A.R. Kirmani, A.E. Mansour, M.I. Saidaminov, X. Cui, D. Shi, A. Alofi, Ya. B. Losovyj, G. Gurung, T.R. Paudel, A.J. Yost, P.A. Dowben, E.Y. Tsymbal, A. Amassian, K. Katsiev
Appl. Phys. Lett., 113, 022101, (2018)
The electronic structure of methylammonium lead bromide (CH3NH3PbBr3) single crystals has been investigated through a combination of resonant photoemission and theoretical modeling. There are Pb spectral contributions throughout the valence band. Importantly, the electronic structure at the top of the valence band is found to be dominated by the hybridized Pb-Br bands, not methylammonium bromide. The results line up with the partial density of states obtained from density functional theory and confirm that much of the valence band has some Pb spectral weight.
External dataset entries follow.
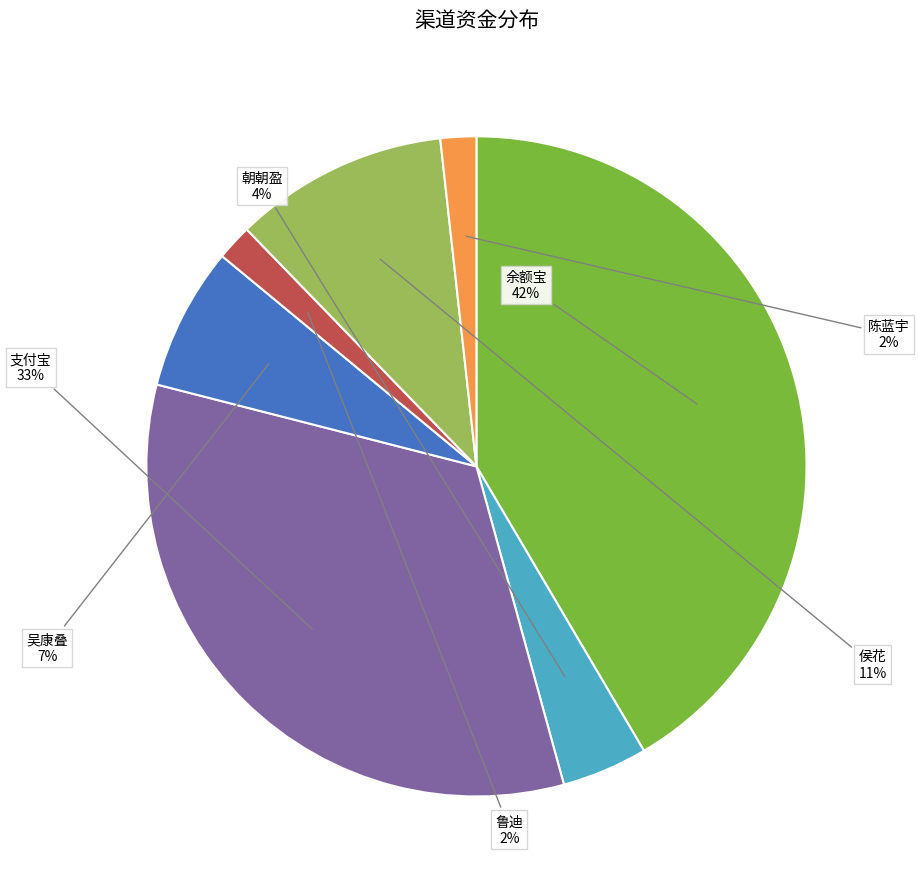

How many slices are in this pie chart?

7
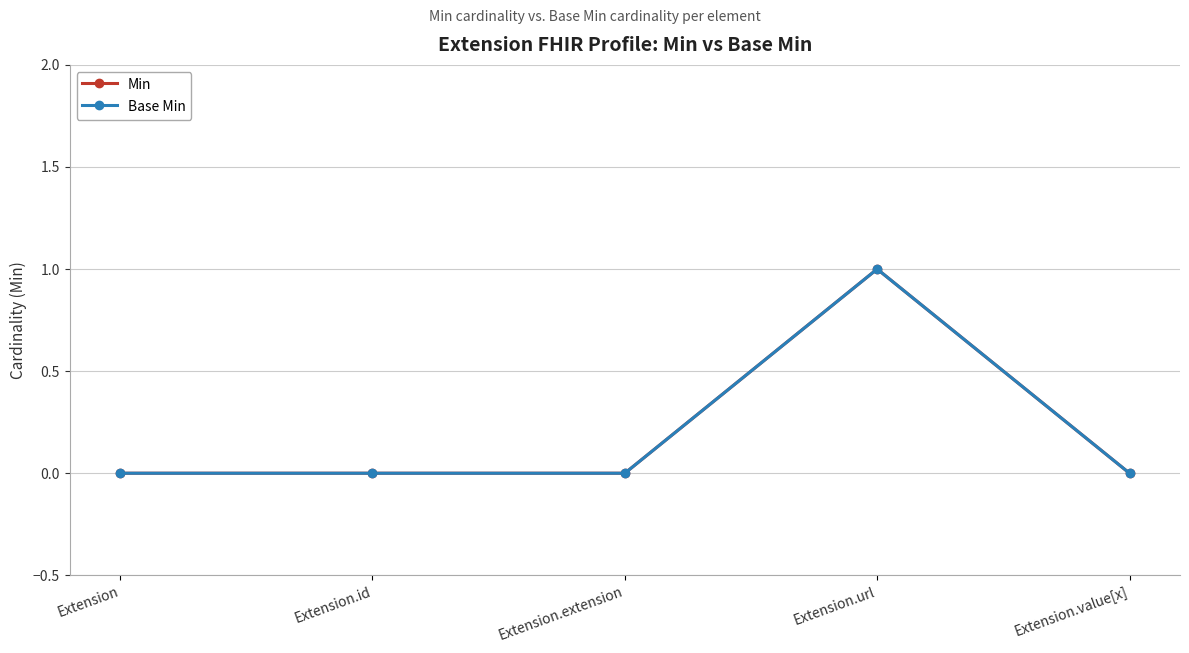

What is the label of the 3rd point from the right?

Extension.extension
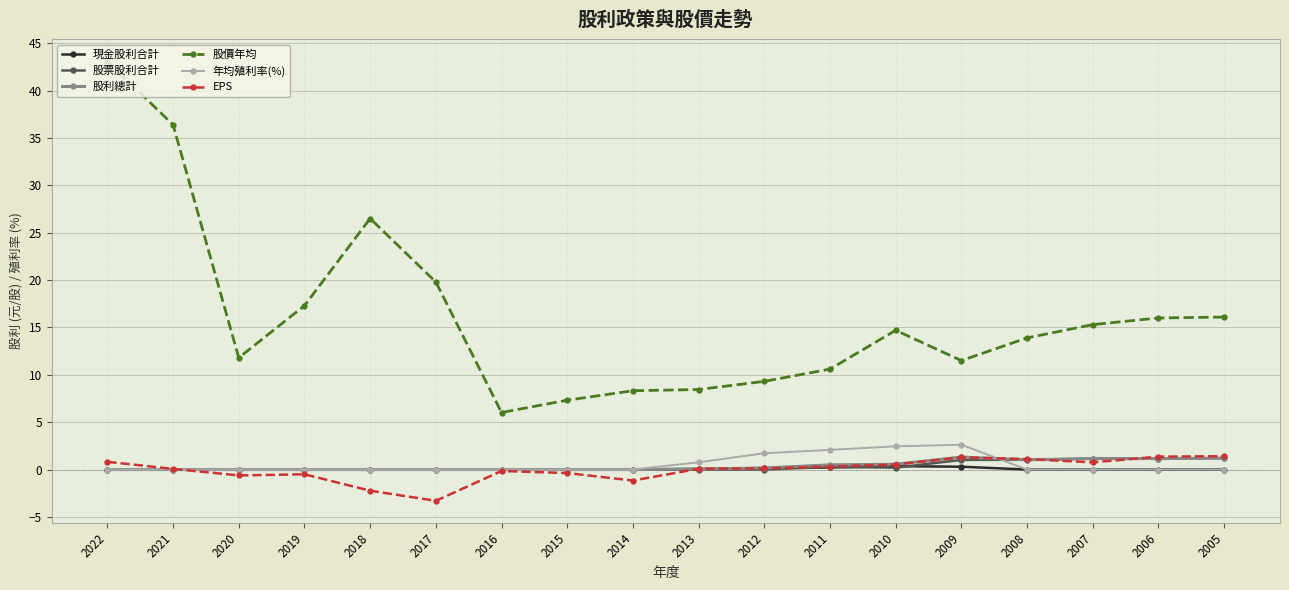

True or false: 股價年均 and 股票股利合計 intersect in this chart.

False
The past few years have been witness to a series of major breakthroughs in the field of hybrid organo-lead perovskites, specifically the methyl ammonium lead trihalide perovskites MAPbX3 (MA = CH3NH3, X = Cl, Br, I), as illustrated in Fig. 1. This intense attention is partly the result of better electronic properties exhibited by the single crystal materials, ranging from low defect state densities and long carrier diffusion lengths to high carrier mobilities coupled with the ease of solution processibility. Since the first demonstration of perovskite-based photovoltaics in 2009, highly efficient solar cells have been reported with certified power conversion efficiencies (PCE) breaching 22%. Significant inroads are, as well, being made toward achieving long-term stability. Parallel efforts have been made at demonstrating light emission, photodetection and lasing applications of hybrid perovskites.